Fortunately Sam Hinton has written a publicly available python code called ChainConsumer which will analyse the chains, make the various histogram plots and compute the values we want to quote for us.

In [1]:
import matplotlib.pyplot as plt
from chainconsumer import ChainConsumer
%matplotlib inline
plt.style.use('ggplot')
plt.style.use('seaborn-deep')
plt.rc('xtick',labelsize=16)
plt.rc('ytick',labelsize=16)
font = {'size': 18}
plt.rc('font', **font)

# Now make some plots with the samples. Load in the first 5000 samples and plot them to see if they have converged. 
# Remove the samples generated before the chain has converged to the maximum likleihood (commonly called "burn-in")
c = ChainConsumer()
c.add_chain(samples[0:1000], parameters=[r'$m$',r'$c$'], linewidth=2.0, name="Burn-in")
c.plotter.plot_walks().show()
c.remove_chain(chain="Burn-in")
burnin = 1000
burntin = samples[burnin:]

# Plot the distribution of samples.
c.add_chain(burntin, parameters=[r'$m$',r'$c$'], linewidth=2.0, name="MCMC").configure(summary=True)
c.plotter.plot(figsize="COLUMN", chains="MCMC", truth={'$m$':mtrue,'$c$':ctrue}, display=True)
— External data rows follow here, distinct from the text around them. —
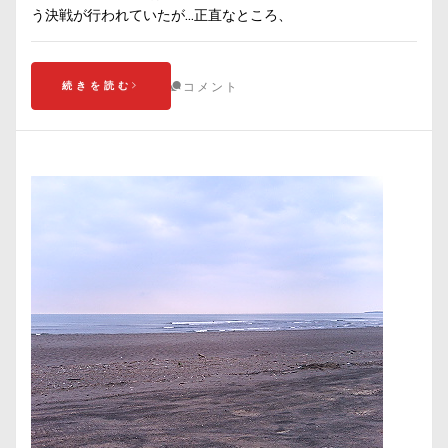
う決戦が行われていたが…正直なところ、
続きを読む
コメント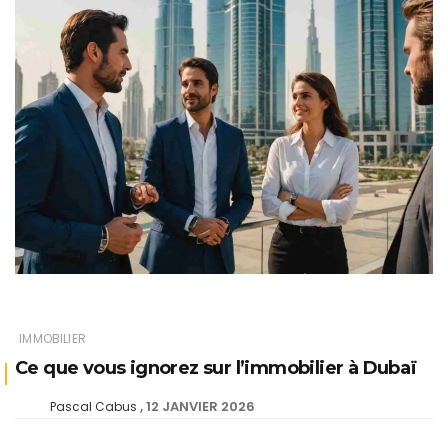
IMMOBILIER
Ce que vous ignorez sur l’immobilier à Dubaï
12 JANVIER 2026
Pascal Cabus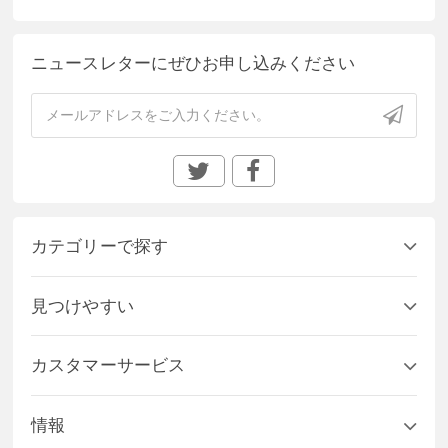
ニュースレターにぜひお申し込みください
カテゴリーで探す
見つけやすい
カスタマーサービス
情報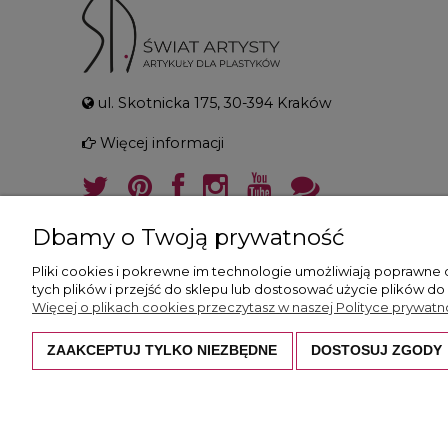
ul. Skotnicka 175, 30-394 Kraków
Więcej informacji
Dbamy o Twoją prywatność
Pliki cookies i pokrewne im technologie umożliwiają poprawne
tych plików i przejść do sklepu lub dostosować użycie plików do
Więcej o plikach cookies przeczytasz w naszej Polityce prywatno
ZAAKCEPTUJ TYLKO NIEZBĘDNE
DOSTOSUJ ZGODY
Wszystkie prezentowane zdjęcia i opisy c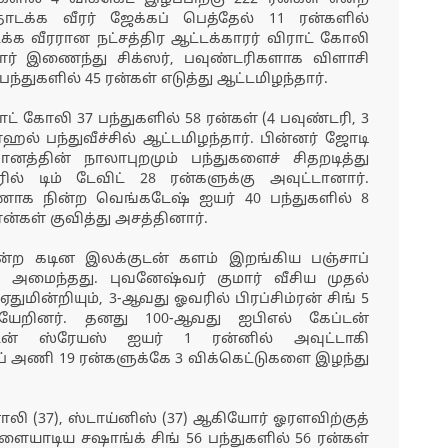
க்க வீரர் ஜேக்கப் பெத்தேல் 11 ரன்களில்
்க வீரரான நட்சத்திர ஆட்டக்காரர் விராட் கோலி
யோர் இணைந்து சிக்ஸர், பவுண்டரிகளாக விளாசி
ந்துகளில் 45 ரன்கள் எடுத்து ஆட்டமிழந்தார்.
 கோலி 37 பந்துகளில் 58 ரன்கள் (4 பவுண்டரி, 3
ாஹல் பந்துவீச்சில் ஆட்டமிழந்தார். பின்னர் ஜோடி
த்தின் நாலாபுறமும் பந்துகளைச் சிதறடித்து
ல் டிம் டேவிட் 28 ரன்களுக்கு அவுட்டானார்.
ாக நின்ற வெங்கடேஷ் ஐயர் 40 பந்துகளில் 8
ரன்கள் குவித்து அசத்தினார்.
என்ற கடின இலக்குடன் களம் இறங்கிய பஞ்சாப்
 அமைந்தது. புவனேஷ்வர் குமார் வீசிய முதல்
ுமின்றியும், 3-ஆவது ஓவரில் பிரப்சிம்ரன் சிங் 5
ியேறினர். தனது 100-ஆவது ஐபிஎல் கேப்டன்
டன் ஸ்ரேயஸ் ஐயர் 1 ரன்னில் அவுட்டாகி
ப் அணி 19 ரன்களுக்கே 3 விக்கெட்டுகளை இழந்து
லி (37), ஸ்டாய்னிஸ் (37) ஆகியோர் ஓரளவிற்குத்
விளையாடிய சஷாங்க் சிங் 56 பந்துகளில் 56 ரன்கள்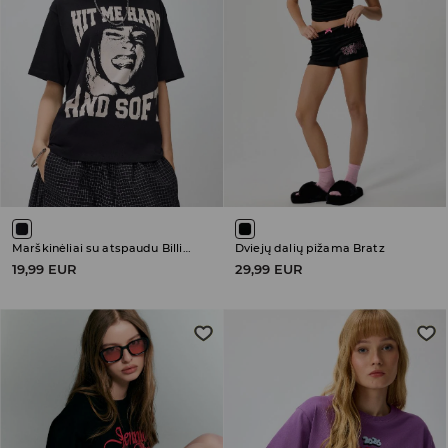
Marškinėliai su atspaudu Billie Eilish Hit Me Hard and Soft
Dviejų dalių pižama Bratz
19,99 EUR
29,99 EUR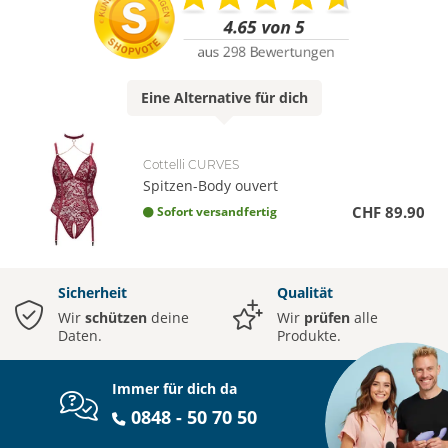
Eine
Alternative
für dich
Cottelli CURVES
Spitzen-Body ouvert
CHF 89.90
Sofort versandfertig
Sicherheit
Qualität
Wir
schützen
deine
Wir
prüfen
alle
Daten.
Produkte.
Immer für dich da
0848 - 50 70 50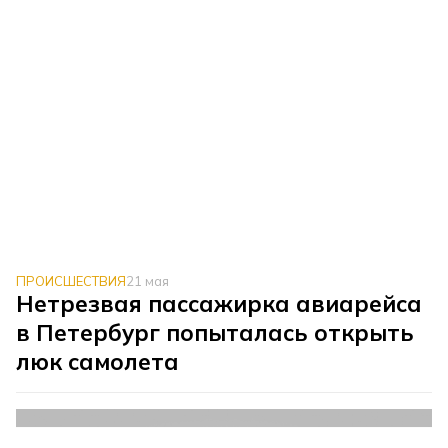
ПРОИСШЕСТВИЯ
21 мая
Нетрезвая пассажирка авиарейса
в Петербург попыталась открыть
люк самолета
# Plot the data, best-fit model and 68% confidence interval of models. I'll do this by computing the 
# model values for every sample and them get computing the v16th, 50th and 84th percentiles
model_y = np.outer(data_x, samples[0:,0]) + samples[0:,1]
quantiles = np.quantile(model_y, [0.1587, 0.5, 0.8413], axis=1)

fig = plt.figure()
ax = fig.add_axes([0, 0, 1, 1])
ax.errorbar(data_x, data_y, yerr=data_err, color='k', marker='o', linestyle="None")
ax.plot(data_x, quantiles[1], color='r', linestyle='-', linewidth=1.3)
ax.fill_between(data_x, quantiles[0], quantiles[2], color='k', alpha=0.3)
ax.set_xlabel(r'$x$')
ax.set_ylabel(r'$y$')
plt.show()

NameError: name 'samples' is not defined